PATRIMÔNIO GAÚCHO: lucrativo e valioso, Banrisul entrou na mira do Ministério da Fazenda nas negociações de socorro com o governo do Rio Grande do Sul
PATRIMÔNIO GAÚCHO: lucrativo e valioso, Banrisul entrou na mira do Ministério da Fazenda nas negociações de socorro com o governo do Rio Grande do Sul (Crédito:Reprodução/Divulgação)

No Rio de Grande do Sul e em Minas Gerais, há outro agravante. A Constituição regional exige que as privatizações sejam precedidas de plebiscitos. Num pacote de ajuste enviado ao Legislativo no final do ano passado, o governo gaúcho incluiu emendas que autorizam a venda de três estatais sem a consulta pública: CEE, CRM e Sulgás. “Não vamos negociar o Banrisul”, afirma o deputado estadual Gabriel Souza (PMDB), líder do governo na Casa. “Se o governo federal disser que não interessa, teremos de procurar outras alternativas.” Uma equipe do Tesouro Nacional chega ao Estado nesta semana para uma análise das contas regionais.

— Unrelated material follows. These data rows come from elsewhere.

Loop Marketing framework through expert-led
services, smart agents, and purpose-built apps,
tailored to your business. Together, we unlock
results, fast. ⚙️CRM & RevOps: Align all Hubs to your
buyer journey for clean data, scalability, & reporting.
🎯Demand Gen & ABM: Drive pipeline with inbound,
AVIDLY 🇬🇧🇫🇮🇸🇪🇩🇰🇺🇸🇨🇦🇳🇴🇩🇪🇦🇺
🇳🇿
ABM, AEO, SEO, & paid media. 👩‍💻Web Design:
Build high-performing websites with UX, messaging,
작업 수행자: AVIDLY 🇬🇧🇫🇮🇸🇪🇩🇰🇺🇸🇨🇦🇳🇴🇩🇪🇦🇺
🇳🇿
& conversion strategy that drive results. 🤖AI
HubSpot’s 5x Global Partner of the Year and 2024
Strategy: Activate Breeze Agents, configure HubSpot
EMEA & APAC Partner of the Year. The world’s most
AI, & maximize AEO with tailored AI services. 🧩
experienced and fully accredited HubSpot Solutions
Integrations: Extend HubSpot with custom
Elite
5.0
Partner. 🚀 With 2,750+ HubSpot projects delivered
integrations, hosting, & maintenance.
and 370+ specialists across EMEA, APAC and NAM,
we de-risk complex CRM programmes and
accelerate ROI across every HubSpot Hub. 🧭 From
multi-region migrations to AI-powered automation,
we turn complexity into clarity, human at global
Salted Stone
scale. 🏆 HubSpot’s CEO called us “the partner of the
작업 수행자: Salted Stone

Além da questã do plebiscito, o Banrisul ilustra a barreira subjetiva que estaria em jogo no processo. Fundado em 1928 e com um terço das agências gaúchas, ele é considerado uma peça fundamental de desenvolvimento regional, pela distribuição física dos pontos de atendimento e os cerca de R$ 190 milhões em dividendos que gera anualmente ao Estado. “Há uma ligação muito íntima com a economia gaúcha”, afirma Souza. De janeiro a setembro do ano passado, o banco lucrou R$ 494 milhões e seu valor de mercado na Bolsa beirava os R$ 8 bilhões até a semana passada (confira infográfico “As joias da coroa”).

Para Raul Velloso, especialista em finanças públicas, a venda dos ativos esbarra no orgulho regional e não resolve a emergência dos Estados. “Misturaram privatização, que é uma coisa demorada, de longo prazo, com a solução de liquidez emergencial.” Ainda assim, há quem acredite que a conta dos ajustes não fecha sem as grandes estatais. “Os Estados não têm mais de onde tirar”, afirma Jason Vieira, economista-chefe da Infinity. “Em algum momento vão chegar à conclusão de que as ‘joias da coroa’ terão de ser entregues.”